The very next day was very hot along with a scorching wind. The Lord, in his wisdom, took away the vine and Jonah was left without any comfort from the shade. In desperation, Jonah cries out, “Please, Lord, grant me death. It would be better for me to die than to live!”
Like a father dealing with a young child’s tantrum, the Lord asks, “Jonah, do you really have a right to be angry about the vine?
Jonah replies, “You bet I do! I’m angry enough to die?
But the Lord says, “Yes, you have been very concerned about this vine, even though you did not tend to it or make it grow.” The Lord went on to explain to Jonah that there were 120,000 people who had no clue what they were doing in worshipping another god. Instead of wiping them off the face of the earth, which Jonah would have preferred, the Lord exhibited great compassion and concern by sending Jonah with a message of repentance.
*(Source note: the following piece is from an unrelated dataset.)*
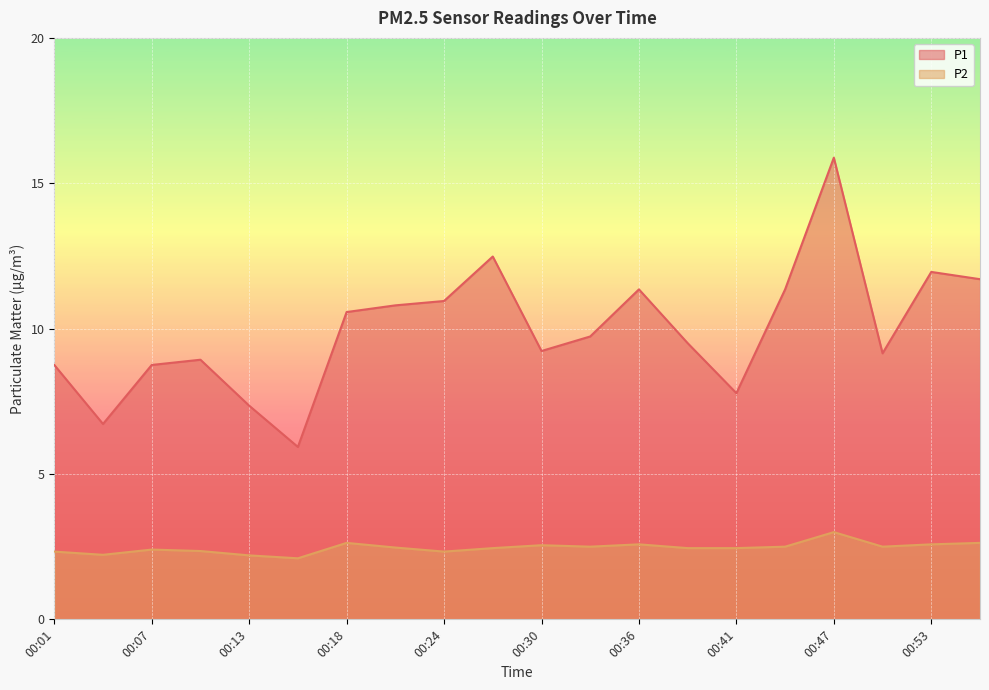

Is it true that P1 equals 16.9 at 00:36?

False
A self-absorbed Jonah just didn’t get it.
The Lord provides great comfort during times when we need Him most. But how often do we recognize his blessings during these times, let alone acknowledge them? To help us draw attention to his grace and mercy, the Lord allows us to be exposed to the elements of a sinful world, and all it pain and suffering, to draw us closer to Him in order to receive a greater understanding of who He is.
There are times in our life where we feel like throwing in the towel — to quit; to stop trusting God and his promises; to be enticed into a sinful lifestyle and to stop trying to life a life pleasing to God. We complain to God and justify our actions by thinking that there are many undeserving people who have it much better than we do. They don’t deserve Your mercy, Your blessing, Your love. This becomes especially true when something is taken away from us—a job, a friend, a loved one, or even a dream. We get angry. We get upset. We cry out to God in our grief, “Take my life. It would be better for me to die than to live!!”
It is at this point that our loving God, who loves us far more than any parent, spouse or friend, tenderly reminds us that He is very concerned about us. He has our best interest at heart. He is the author of all blessings, not us. Everything that He does is for our good purpose. He is the one who molds us and shapes us — allowing us to be holy and set apart from the world. Whether that means to be blessed with worldly wealth or success, or a life of suffering and disappointment, it is God that determines whether to provide the comfort of a vine or allow us to be exposed to the element. All for a purpose that we can’t begin to fathom in this life.
It is helpful to remember that God not only has great concern for each of us, but also a great concern for our world. Instead of looking at results or circumstances to deepen our trust in God, why don’t we just look to Him—the author and renewer of our faith. He is God and deserving of our trust.